• _SUPPLIED INFORMATION_
______
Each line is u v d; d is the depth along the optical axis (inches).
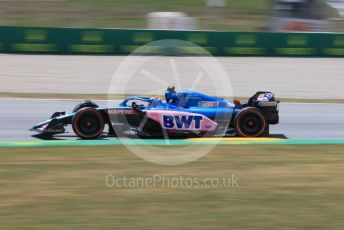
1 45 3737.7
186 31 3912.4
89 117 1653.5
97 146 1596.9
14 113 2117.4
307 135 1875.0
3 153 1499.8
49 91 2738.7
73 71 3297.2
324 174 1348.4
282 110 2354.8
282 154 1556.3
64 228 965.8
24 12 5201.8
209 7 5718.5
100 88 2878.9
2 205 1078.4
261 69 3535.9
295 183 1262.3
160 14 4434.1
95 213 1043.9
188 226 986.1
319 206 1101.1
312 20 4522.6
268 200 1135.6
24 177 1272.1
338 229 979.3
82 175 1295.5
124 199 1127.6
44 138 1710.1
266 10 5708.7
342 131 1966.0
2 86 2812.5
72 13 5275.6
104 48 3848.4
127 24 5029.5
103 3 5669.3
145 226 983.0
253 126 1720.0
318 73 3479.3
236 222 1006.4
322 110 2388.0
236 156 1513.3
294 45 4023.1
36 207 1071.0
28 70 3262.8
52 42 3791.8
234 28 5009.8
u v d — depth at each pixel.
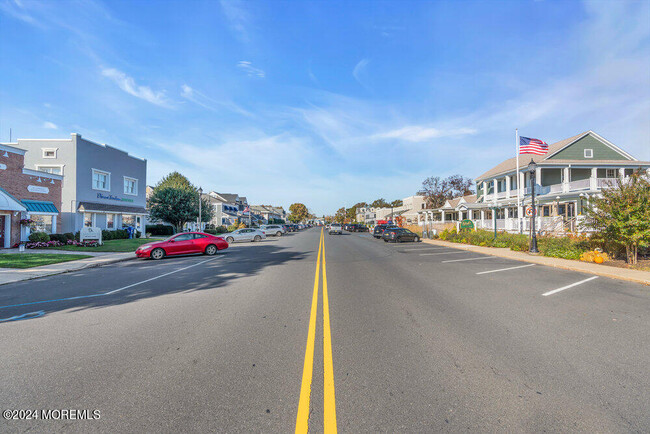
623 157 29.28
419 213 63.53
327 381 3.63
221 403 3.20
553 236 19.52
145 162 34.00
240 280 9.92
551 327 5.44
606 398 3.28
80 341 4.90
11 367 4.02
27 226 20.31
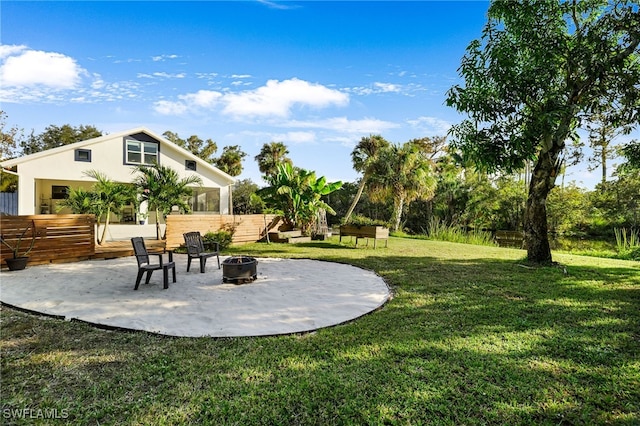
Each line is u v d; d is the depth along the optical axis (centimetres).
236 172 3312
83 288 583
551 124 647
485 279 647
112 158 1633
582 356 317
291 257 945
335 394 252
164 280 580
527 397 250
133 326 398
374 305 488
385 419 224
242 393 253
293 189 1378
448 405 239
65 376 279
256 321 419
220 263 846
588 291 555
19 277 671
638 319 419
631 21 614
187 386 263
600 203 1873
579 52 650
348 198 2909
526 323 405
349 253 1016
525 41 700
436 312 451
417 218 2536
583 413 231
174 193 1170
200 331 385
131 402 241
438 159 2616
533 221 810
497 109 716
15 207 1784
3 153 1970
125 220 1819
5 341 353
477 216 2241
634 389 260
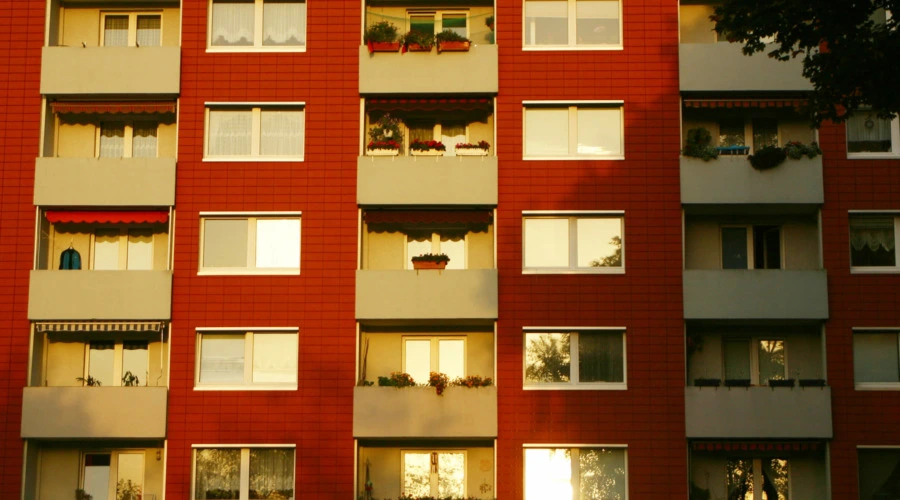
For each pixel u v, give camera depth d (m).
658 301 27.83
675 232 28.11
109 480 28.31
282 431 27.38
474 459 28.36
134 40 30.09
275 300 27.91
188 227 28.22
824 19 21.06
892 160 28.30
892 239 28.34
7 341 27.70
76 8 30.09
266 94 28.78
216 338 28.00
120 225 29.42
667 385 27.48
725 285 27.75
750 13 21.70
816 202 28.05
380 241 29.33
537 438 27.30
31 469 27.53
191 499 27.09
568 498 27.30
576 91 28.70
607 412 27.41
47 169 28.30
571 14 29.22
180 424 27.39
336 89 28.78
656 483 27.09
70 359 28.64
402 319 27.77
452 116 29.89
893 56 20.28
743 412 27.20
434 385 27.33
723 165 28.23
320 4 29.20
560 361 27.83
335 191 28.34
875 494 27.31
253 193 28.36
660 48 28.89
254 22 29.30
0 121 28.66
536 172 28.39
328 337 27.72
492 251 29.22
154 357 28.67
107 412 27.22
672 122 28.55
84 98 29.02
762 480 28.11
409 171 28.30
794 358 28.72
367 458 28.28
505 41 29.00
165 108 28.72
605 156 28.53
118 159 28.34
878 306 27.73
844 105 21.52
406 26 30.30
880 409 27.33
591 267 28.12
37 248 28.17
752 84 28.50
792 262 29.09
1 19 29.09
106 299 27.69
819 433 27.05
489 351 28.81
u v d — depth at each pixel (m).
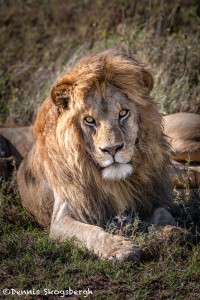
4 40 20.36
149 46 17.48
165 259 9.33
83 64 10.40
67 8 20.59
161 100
______
• _WHAT TO WORK ON_
The answer must be every line from the entries above that holds the string "optical".

• _TASK OUTPUT_
Each line is u v d; d is the depth along the optical axis (inches).
Each line is u v d; d is the depth along the optical axis (centimetres).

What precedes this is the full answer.